[start ENTRIES SHOWN]
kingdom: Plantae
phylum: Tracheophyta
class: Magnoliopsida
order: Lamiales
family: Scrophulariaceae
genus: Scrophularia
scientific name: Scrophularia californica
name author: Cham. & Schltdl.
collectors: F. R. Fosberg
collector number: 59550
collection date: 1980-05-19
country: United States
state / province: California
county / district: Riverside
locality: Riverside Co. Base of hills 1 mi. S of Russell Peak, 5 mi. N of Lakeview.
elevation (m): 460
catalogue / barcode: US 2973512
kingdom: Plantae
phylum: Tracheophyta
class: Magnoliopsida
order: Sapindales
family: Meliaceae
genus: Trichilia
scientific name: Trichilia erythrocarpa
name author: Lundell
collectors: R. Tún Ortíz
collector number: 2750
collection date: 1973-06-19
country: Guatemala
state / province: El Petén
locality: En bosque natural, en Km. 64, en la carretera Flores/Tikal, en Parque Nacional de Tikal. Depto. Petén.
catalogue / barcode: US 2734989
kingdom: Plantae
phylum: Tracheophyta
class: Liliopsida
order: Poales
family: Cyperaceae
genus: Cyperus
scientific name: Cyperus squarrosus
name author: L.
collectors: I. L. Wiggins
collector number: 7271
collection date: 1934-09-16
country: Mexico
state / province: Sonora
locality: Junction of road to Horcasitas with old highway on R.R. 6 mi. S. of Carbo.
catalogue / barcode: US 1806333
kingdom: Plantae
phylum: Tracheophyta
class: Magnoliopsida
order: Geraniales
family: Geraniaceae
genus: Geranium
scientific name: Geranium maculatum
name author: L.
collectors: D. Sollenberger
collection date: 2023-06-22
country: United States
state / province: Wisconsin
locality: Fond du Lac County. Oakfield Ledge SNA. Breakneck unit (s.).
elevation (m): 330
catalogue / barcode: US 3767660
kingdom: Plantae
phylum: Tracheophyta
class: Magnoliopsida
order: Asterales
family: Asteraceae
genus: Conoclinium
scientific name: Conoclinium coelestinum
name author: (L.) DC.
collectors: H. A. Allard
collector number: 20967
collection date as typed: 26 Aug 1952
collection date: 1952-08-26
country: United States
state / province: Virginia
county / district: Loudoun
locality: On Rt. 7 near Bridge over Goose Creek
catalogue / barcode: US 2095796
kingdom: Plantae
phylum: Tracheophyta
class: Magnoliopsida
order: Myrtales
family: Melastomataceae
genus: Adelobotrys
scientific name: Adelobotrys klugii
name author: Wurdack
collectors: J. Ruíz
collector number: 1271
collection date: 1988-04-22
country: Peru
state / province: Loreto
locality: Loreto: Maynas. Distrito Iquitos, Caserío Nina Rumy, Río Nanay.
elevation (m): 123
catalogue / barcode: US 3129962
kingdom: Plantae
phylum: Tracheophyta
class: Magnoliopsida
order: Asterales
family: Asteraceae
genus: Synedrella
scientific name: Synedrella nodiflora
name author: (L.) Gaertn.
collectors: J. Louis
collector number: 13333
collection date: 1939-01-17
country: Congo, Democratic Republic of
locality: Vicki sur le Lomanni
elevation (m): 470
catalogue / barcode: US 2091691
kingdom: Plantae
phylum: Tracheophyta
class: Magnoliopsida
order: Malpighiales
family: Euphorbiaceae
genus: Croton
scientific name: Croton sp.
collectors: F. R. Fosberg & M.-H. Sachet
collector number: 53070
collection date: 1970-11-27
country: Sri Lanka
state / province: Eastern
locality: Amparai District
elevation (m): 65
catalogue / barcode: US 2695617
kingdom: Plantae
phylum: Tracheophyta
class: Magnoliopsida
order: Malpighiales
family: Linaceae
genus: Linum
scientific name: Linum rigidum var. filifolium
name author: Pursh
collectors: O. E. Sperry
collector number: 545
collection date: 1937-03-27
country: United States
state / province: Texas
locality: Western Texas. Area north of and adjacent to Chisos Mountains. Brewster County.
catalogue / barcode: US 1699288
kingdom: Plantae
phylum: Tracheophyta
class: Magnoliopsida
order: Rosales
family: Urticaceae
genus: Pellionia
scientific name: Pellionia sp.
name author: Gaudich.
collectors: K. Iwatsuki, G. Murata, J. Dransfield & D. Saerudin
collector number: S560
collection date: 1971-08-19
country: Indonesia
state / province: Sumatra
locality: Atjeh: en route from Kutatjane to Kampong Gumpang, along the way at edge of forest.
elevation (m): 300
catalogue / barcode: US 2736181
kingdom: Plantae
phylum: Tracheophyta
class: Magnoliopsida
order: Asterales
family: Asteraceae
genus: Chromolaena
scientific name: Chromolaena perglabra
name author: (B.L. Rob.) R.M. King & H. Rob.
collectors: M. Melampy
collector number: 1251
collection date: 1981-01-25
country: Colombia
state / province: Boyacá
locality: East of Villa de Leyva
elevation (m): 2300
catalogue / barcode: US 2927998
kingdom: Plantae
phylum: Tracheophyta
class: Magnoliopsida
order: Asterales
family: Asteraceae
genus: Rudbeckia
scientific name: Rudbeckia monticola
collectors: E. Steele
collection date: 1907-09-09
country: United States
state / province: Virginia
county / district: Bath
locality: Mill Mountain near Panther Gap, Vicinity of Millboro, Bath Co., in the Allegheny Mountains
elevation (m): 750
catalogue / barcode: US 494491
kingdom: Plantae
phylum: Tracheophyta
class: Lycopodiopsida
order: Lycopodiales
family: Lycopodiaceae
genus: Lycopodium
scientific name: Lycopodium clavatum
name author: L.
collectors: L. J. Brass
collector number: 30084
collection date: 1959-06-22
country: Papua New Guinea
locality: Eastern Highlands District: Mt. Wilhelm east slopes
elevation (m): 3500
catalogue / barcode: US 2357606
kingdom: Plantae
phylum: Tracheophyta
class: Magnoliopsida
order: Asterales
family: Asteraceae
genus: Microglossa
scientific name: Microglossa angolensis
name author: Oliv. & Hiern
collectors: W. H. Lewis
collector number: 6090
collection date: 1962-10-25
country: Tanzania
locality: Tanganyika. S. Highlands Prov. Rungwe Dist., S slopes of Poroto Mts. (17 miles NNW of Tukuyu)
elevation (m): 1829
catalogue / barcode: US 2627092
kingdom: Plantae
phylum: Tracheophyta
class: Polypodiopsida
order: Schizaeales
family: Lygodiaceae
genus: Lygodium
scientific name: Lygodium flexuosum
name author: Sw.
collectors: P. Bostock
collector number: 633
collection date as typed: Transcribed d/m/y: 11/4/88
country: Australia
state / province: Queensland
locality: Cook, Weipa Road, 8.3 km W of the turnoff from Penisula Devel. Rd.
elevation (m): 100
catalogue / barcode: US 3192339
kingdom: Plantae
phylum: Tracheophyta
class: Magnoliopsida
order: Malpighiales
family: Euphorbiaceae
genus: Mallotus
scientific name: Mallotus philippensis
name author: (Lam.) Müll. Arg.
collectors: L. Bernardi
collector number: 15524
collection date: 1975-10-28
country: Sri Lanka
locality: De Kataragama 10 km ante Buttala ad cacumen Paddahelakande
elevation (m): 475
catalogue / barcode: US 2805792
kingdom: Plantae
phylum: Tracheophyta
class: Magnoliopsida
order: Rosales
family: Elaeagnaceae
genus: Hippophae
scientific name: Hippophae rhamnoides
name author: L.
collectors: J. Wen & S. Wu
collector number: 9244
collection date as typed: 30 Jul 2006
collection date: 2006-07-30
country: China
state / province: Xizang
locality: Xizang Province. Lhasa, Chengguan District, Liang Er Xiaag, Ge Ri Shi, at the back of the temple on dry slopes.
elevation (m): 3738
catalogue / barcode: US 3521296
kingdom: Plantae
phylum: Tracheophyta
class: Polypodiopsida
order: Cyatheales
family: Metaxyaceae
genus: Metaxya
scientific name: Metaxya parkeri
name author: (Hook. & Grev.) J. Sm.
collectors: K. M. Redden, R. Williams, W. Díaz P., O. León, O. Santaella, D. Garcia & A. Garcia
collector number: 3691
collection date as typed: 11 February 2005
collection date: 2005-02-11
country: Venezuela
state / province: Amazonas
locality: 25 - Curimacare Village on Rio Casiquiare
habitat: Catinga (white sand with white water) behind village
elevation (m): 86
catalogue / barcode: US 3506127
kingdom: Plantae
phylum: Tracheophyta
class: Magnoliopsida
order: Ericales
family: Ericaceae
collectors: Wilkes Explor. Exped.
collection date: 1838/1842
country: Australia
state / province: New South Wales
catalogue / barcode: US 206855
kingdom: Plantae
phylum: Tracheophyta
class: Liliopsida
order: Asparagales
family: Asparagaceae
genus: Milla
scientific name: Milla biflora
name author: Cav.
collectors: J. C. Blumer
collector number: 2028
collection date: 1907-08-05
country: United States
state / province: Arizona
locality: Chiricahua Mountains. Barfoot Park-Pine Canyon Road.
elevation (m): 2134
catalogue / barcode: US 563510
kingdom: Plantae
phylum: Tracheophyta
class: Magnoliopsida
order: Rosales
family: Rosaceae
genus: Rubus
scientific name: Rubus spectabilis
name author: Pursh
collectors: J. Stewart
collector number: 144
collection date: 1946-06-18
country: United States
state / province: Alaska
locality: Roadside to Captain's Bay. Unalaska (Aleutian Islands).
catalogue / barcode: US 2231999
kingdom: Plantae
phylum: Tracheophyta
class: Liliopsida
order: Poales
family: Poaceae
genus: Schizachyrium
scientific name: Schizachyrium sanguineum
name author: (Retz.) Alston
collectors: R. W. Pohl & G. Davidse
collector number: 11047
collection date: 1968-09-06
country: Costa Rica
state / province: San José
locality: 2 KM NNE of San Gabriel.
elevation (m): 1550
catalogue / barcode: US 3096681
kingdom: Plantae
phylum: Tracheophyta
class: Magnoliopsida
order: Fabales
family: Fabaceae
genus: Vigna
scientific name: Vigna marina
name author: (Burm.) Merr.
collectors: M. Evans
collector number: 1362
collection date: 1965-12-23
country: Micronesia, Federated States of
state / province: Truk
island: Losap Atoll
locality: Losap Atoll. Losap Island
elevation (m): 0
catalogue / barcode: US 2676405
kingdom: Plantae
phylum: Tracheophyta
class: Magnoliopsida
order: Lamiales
[end ENTRIES SHOWN]
- EXERCISE GOAL -
Rewrite the records above from the line with "family: Scrophulariaceae" up to and including the line with "genus: Cyperus", changing "locality" to "site" and leaving everything else unchanged.

- SOLUTION TO THIS TASK -
family: Scrophulariaceae
genus: Scrophularia
scientific name: Scrophularia californica
name author: Cham. & Schltdl.
collectors: F. R. Fosberg
collector number: 59550
collection date: 1980-05-19
country: United States
state / province: California
county / district: Riverside
site: Riverside Co. Base of hills 1 mi. S of Russell Peak, 5 mi. N of Lakeview.
elevation (m): 460
catalogue / barcode: US 2973512
kingdom: Plantae
phylum: Tracheophyta
class: Magnoliopsida
order: Sapindales
family: Meliaceae
genus: Trichilia
scientific name: Trichilia erythrocarpa
name author: Lundell
collectors: R. Tún Ortíz
collector number: 2750
collection date: 1973-06-19
country: Guatemala
state / province: El Petén
site: En bosque natural, en Km. 64, en la carretera Flores/Tikal, en Parque Nacional de Tikal. Depto. Petén.
catalogue / barcode: US 2734989
kingdom: Plantae
phylum: Tracheophyta
class: Liliopsida
order: Poales
family: Cyperaceae
genus: Cyperus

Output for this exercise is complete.